Everniicola

Scientific classification
- Kingdom: Fungi
- Division: Ascomycota
- Class: incertae sedis
- Order: incertae sedis
- Family: incertae sedis
- Genus: Everniicola D.Hawksw. (1982)
- Species: E. flexispora
- Binomial name: Everniicola flexispora D.Hawksw. (1982)

= Everniicola =

- Genus: Everniicola
- Species: flexispora
- Authority: D.Hawksw. (1982)
- Parent authority: D.Hawksw. (1982)

Single-species fungal genus

Everniicola is a fungal genus of uncertain placement in the Ascomycota. It comprises a single species, Everniicola flexispora, a lichenicolous (lichen-dwelling) fungus. The genus and its species were described in 1982 by David Leslie Hawksworth. The fungus was originally described from the lichen host Evernia prunastri. It has also been recorded on Nephroma arcticum, on which its presence results in bleached spots with dark rims.

==Taxonomy==

Everniicola is a monospecific genus of lichen-dwelling fungi (lichenicolous fungi), erected in 1981 by David L. Hawksworth to accommodate a unique species, Everniicola flexispora. It was originally proposed for placement in the Sphaeropsidales within the coelomycetous fungi—an artificial assemblage of asexual fungi that produce spores in enclosed fruiting bodies known as pycnidia. No previously described genus of coelomycetes was found to be suitable for this fungus, which grows on the thallus of the widespread foliose lichen Evernia prunastri. The genus is now considered to be of uncertain placement in the Ascomycota.

The genus name Everniicola reflects its host association (Evernia) and ecological role (–cola, meaning "dweller"). The genus is distinguished by its unusual conidia, which are L-shaped and , a morphology not seen in other described lichenicolous coelomycetes.

==Description==

Everniicola flexispora produces small, inconspicuous fruiting bodies (conidiomata) that form within brown necrotic patches 0.5–1 mm across on the surface of its lichen host. These lesions have a slightly darker brown margin and occur exclusively on the upper surface of the thallus. Within each infected spot, up to 30 immersed fruiting bodies may be present. These are roughly spherical to somewhat cup-shaped (subglobose to cupuliform), 20–40 micrometres (μm) in diameter, and possess a small pore (ostiole) through which spores are released.

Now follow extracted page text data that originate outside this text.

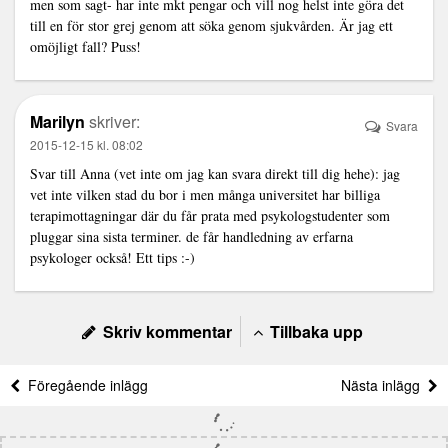
men som sagt- har inte mkt pengar och vill nog helst inte göra det
till en för stor grej genom att söka genom sjukvården. Är jag ett
omöjligt fall? Puss!
Marilyn
skriver:
Svara
2015-12-15 kl. 08:02
Svar till Anna (vet inte om jag kan svara direkt till dig hehe): jag
vet inte vilken stad du bor i men många universitet har billiga
terapimottagningar där du får prata med psykologstudenter som
pluggar sina sista terminer. de får handledning av erfarna
psykologer också! Ett tips :-)
Skriv kommentar
Tillbaka upp
Föregående inlägg
Nästa inlägg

The wall of each conidioma is 5–8 μm thick, composed of loosely packed cells—rounded to angular fungal cells that form tissue-like layers. These cells are pale in colour (subhyaline to light brown), individually 4–6 μm in diameter. Inside the cavity, the spore-producing (conidiogenous) cells line the inner wall densely. These are hyaline (transparent), non-proliferating, flask-like (phialidic) cells, shaped either globose or with a short neck, measuring 2.5–4 μm across.

The asexual spores (conidia) are the most distinctive feature of this fungus. They are hyaline, smooth-walled, and measure 8–10(–11.5) μm long by 1.5–2 μm wide. Although broadly cylindrical, they are characteristically bent—often at a sharp angle, giving them an L-shaped or hook-like appearance. The conidia are mostly single-celled but may occasionally be septate (divided into two or three cells), and they do not aggregate into chains or become embedded in mucilage.

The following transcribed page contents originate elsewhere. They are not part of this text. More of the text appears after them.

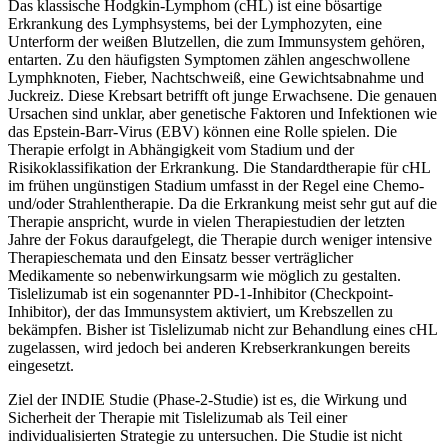
Das klassische Hodgkin-Lymphom (cHL) ist eine bösartige
Erkrankung des Lymphsystems, bei der Lymphozyten, eine
Unterform der weißen Blutzellen, die zum Immunsystem gehören,
entarten. Zu den häufigsten Symptomen zählen angeschwollene
Lymphknoten, Fieber, Nachtschweiß, eine Gewichtsabnahme und
Juckreiz. Diese Krebsart betrifft oft junge Erwachsene. Die genauen
Ursachen sind unklar, aber genetische Faktoren und Infektionen wie
das Epstein-Barr-Virus (EBV) können eine Rolle spielen. Die
Therapie erfolgt in Abhängigkeit vom Stadium und der
Risikoklassifikation der Erkrankung. Die Standardtherapie für cHL
im frühen ungünstigen Stadium umfasst in der Regel eine Chemo-
und/oder Strahlentherapie. Da die Erkrankung meist sehr gut auf die
Therapie anspricht, wurde in vielen Therapiestudien der letzten
Jahre der Fokus daraufgelegt, die Therapie durch weniger intensive
Therapieschemata und den Einsatz besser verträglicher
Medikamente so nebenwirkungsarm wie möglich zu gestalten.
Tislelizumab ist ein sogenannter PD-1-Inhibitor (Checkpoint-
Inhibitor), der das Immunsystem aktiviert, um Krebszellen zu
bekämpfen. Bisher ist Tislelizumab nicht zur Behandlung eines cHL
zugelassen, wird jedoch bei anderen Krebserkrankungen bereits
eingesetzt.
Ziel der INDIE Studie (Phase-2-Studie) ist es, die Wirkung und
Sicherheit der Therapie mit Tislelizumab als Teil einer
individualisierten Strategie zu untersuchen. Die Studie ist nicht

==Habitat and distribution==

Everniicola flexispora is a lichenicolous fungus known only from its type locality in Pembrokeshire, Wales, where it was found growing on the thallus of Evernia prunastri—a common epiphytic lichen that inhabits tree branches in humid, temperate environments. The type specimen was collected in 1970 from beech twigs near Orielton. The fungus has additionally been documented from Alaska, the Murmansk Oblast, the Sayan Mountains, from Finland and Norway, and from Germany.

This fungus co-occurs on the same thallus as Lichenoconium erodens, another lichenicolous coelomycete. However, the two can be easily distinguished: Lichenoconium forms larger, more emergent fruiting bodies with no well-defined lesion margins, unlike the discrete patches and immersed pycnidia of Everniicola. There is no evidence that E. flexispora causes significant damage to its host, but it does produce visible necrotic lesions and may mildly parasitise the lichen tissues.